The first limitation of this study is that backbone networks such as Xception, Inception, ResNet-101, U-Net and others were not tested for LV segmentation.^3,4,17,28 The authors of DeepLabv3 +have shown that some of these other networks (as standalone or in combination) can improve the accuracy of feature recognition with sharper edge detections. A second limitation is that with cine DENSE only a portion of the cardiac cycle is imaged, which is during the systolic period.^43,45,46,61 Hence, we could not determine the performance accuracies of our network for detecting the diastolic contours, which would be possible if the acquisitions were SSFP-based.^20,22,23,84 We may see a better performance if more cardiac phases from the full cardiac cycle are obtainable in the future with DENSE. A third limitation is that ground-truth contours of the endocardium and epicardium were initially delineated with a semi-automated quantization technique, which could have biased expert decision when they used the preliminary quantized contours for labeling.^45,46,64 A final limitation is that DENSE image segmentation with Circle CVI42 is not fully automated and required considerable manual interventions. The likely reason for this is the presence of black blood in DENSE images compared to the white blood found in SSFP, which is the default sequence for feature-tracking in Circle CVI42. However, finding the exact cause behind this limitation requires investigating vendor-specific information, which lies outside the scope of our current study.

Conclusion

This study introduced a novel DCNN architecture with a modified, atrous ResNet-50 backbone to automate LV myocardium segmentation in DENSE acquisitions for chamber quantification.
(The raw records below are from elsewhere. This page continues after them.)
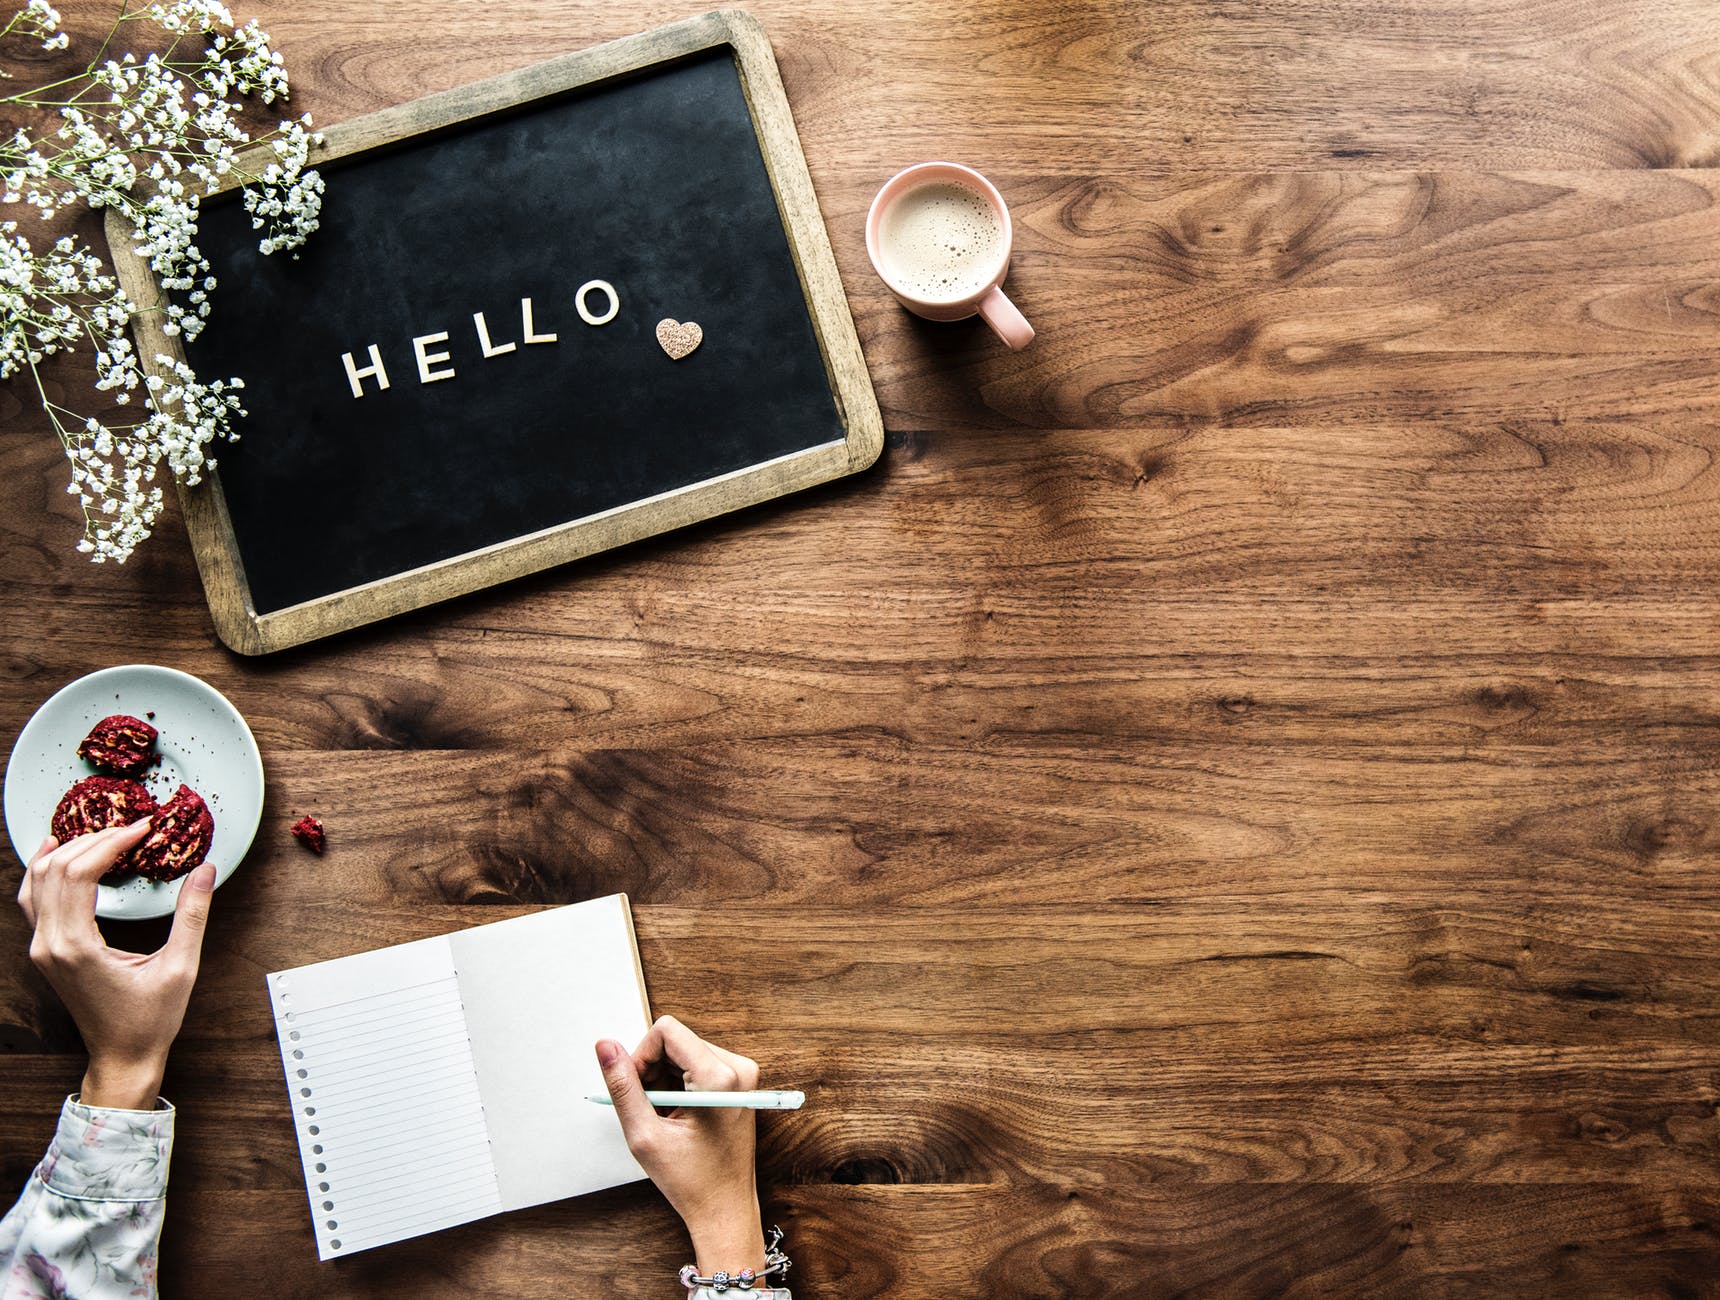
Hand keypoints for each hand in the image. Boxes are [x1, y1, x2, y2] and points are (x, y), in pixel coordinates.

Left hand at [18, 823, 216, 1109]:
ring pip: (36, 881)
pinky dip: (43, 872)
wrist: (121, 1057)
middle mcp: (50, 945)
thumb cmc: (150, 1021)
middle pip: (54, 870)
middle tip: (129, 829)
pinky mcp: (45, 951)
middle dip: (92, 840)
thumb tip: (205, 870)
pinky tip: (57, 854)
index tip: (142, 829)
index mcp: (76, 947)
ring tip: (99, 833)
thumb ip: (192, 915)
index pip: (79, 873)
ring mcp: (42, 949)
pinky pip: (32, 900)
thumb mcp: (180, 967)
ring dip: (66, 850)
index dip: (111, 842)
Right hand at [596, 1016, 765, 1274]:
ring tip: (665, 1117)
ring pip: (684, 1051)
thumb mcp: (644, 1134)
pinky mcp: (740, 1081)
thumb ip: (622, 1086)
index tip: (635, 1091)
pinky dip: (679, 1084)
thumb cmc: (691, 1181)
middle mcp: (738, 1068)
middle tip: (649, 1110)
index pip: (666, 1031)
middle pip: (676, 1040)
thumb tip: (605, 1046)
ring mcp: (743, 1073)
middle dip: (652, 1070)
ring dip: (664, 1079)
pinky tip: (678, 1115)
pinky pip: (697, 1063)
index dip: (640, 1056)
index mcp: (719, 1077)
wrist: (725, 1208)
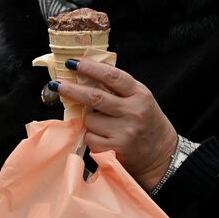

The primary goal was accurate and automated chamber quantification for LV strain analysis in a subpopulation of breast cancer patients susceptible to chemotherapy-related cardiotoxicity. The goal was met following validation that compared chamber quantification between three different architectures of ResNet-50 in the DCNN and an existing vendor tool, and the study findings show cardiac dysfunction in the patient subpopulation that may occur following chemotherapy. In conclusion, the findings emphasize that automated segmentation with the modified, atrous DCNN provides accurate estimates of the LV chamber quantification required for strain analysis.